Brown recorded his most famous song, Good Rocking Tonight, in 1947. The song was later covered by Elvis Presley, Paul McCartney, and a host of other performers. A dazzling showman, Brown helped pave the way for later performers like Little Richard and Jerry Lee Lewis.

His fortunes declined during the 1960s to the point that he was forced to sell encyclopedias to make ends meet. He was inducted into the Blues Hall of Fame in 1981, which was the same year that he died.

Down the hill in plot 91 of the Garden of Repose rests rocker Gene Vincent, Eternal Valley’s most famous resident.

Eugene Vincent Craddock was born in Virginia in 1935. He got his first guitar at the age of 12 and dropped out of school to join the navy a few years later.

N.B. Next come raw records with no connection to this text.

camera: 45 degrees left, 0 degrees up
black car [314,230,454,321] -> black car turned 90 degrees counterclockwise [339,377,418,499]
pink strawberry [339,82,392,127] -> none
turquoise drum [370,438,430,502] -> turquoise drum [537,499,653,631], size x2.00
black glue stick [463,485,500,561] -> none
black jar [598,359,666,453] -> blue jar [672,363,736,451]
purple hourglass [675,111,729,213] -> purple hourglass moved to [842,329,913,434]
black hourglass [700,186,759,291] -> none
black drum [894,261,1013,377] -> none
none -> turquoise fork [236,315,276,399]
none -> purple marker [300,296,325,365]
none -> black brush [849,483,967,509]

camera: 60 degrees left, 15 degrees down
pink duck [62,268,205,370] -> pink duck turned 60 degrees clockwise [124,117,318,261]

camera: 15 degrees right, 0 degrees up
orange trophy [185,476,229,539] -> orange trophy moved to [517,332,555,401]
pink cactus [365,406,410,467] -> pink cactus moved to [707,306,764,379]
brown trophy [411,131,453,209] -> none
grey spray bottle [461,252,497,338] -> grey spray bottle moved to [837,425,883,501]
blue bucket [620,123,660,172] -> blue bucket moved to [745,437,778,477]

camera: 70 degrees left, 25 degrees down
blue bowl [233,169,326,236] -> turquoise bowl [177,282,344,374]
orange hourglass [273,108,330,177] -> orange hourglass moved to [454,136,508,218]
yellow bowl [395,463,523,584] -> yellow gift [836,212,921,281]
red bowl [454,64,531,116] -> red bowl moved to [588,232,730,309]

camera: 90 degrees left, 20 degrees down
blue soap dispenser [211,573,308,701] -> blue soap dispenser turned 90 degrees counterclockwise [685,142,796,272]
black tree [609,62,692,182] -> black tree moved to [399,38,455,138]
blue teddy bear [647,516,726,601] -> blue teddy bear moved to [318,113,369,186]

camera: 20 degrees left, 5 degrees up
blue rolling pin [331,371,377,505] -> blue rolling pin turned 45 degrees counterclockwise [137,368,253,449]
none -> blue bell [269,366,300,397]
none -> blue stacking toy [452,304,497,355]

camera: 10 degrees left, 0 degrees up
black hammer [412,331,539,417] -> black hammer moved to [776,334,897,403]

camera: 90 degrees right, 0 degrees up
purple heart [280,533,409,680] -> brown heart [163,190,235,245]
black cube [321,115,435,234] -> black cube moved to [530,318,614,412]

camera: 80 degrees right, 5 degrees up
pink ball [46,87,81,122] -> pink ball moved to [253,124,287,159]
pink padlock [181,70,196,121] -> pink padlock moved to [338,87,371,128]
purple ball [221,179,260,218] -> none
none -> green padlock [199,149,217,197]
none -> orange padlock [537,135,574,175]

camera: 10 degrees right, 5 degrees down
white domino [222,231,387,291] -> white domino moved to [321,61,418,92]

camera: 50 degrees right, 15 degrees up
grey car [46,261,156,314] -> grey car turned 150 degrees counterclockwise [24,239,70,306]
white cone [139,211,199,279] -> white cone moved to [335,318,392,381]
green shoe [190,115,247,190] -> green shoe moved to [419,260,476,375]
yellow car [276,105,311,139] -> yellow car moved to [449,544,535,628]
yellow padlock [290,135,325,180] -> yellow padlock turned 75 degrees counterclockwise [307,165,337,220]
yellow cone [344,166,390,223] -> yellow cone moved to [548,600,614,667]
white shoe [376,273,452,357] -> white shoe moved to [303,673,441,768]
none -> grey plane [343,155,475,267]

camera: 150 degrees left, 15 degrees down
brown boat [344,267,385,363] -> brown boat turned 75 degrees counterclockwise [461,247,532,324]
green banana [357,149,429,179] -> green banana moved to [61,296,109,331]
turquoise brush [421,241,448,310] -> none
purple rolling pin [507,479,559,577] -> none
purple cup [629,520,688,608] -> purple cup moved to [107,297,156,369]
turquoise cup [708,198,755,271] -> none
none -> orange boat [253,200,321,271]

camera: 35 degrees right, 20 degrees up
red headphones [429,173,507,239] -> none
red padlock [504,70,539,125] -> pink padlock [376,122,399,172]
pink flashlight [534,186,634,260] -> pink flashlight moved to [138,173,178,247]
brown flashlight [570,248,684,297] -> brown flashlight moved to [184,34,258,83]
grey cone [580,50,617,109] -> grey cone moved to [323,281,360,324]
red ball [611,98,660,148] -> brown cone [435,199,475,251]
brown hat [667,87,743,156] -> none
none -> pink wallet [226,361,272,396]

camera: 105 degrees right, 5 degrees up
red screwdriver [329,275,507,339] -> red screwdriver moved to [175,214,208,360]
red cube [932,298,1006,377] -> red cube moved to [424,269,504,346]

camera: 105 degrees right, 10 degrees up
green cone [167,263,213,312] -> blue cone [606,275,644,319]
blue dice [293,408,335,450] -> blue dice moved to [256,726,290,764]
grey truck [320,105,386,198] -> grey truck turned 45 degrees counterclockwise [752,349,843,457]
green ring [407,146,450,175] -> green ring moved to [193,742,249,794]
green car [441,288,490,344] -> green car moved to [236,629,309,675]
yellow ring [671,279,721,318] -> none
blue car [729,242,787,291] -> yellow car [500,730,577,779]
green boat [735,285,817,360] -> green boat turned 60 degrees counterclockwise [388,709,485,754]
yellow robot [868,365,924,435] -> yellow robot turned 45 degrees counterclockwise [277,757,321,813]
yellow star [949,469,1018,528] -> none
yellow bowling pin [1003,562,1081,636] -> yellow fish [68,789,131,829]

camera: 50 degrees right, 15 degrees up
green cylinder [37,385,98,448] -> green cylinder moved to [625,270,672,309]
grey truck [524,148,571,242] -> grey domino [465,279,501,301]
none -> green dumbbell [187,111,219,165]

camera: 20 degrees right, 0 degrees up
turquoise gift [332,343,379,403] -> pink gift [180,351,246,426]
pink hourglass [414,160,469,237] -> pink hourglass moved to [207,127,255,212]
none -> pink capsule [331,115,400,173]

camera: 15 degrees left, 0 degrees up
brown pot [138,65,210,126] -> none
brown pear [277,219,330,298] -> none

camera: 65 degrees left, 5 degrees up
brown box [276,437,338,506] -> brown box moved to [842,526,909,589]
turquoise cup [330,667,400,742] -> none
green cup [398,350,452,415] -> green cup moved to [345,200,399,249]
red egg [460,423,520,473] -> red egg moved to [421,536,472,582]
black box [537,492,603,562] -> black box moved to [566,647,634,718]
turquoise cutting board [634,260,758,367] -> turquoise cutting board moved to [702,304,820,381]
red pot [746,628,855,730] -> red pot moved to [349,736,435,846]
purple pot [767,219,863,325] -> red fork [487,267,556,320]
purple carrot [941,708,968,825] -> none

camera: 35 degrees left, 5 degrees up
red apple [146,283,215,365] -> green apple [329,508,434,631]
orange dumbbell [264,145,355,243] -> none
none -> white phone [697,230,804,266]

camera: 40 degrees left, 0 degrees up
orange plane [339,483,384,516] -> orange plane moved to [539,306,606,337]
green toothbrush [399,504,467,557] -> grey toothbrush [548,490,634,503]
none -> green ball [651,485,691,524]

While in the navy, he was involved in a serious motorcycle accident and while recuperating, wrote the classic rock and roll song Be-Bop-A-Lula.

This song, which was later covered by everyone from Queen to John Lennon, quickly went gold and led to Vincent and his band, The Blue Caps, earning a spot in the landmark rock and roll film The Girl Can’t Help It, starring Jayne Mansfield.

Vincent continued to perform until his death, but never equaled the success of Be-Bop. He died from the effects of alcoholism in 1971, and was inducted posthumously into the Rock and Roll Hall of Fame in 1988.

Along a line of shrubs in the Zane Grey Gardens is the grave of Tex Williams. While not a Hall of Famer (yet), Williams had a long and successful career as a country singer/songwriter. During the 1940s and ’50s he also starred in a series of low-budget western musicals for Universal, known as “oaters.”

Williams first struck musical gold in 1945 as the lead singer of the Spade Cooley Orchestra when their single Shame On You became a smash hit and stayed on the country charts for 31 weeks. Eternal Valley neighbor Cliffie Stone later offered Williams his own recording contract and Tex left Cooley to form “Tex Williams and His Western Caravan.”

In 1947, their single Smoke! Smoke! Smoke! (That Cigarette) topped both the country and the pop charts, becoming Capitol Records’ first million-selling record.

Not surprisingly, the singer died of lung cancer in his Newhall home in 1985.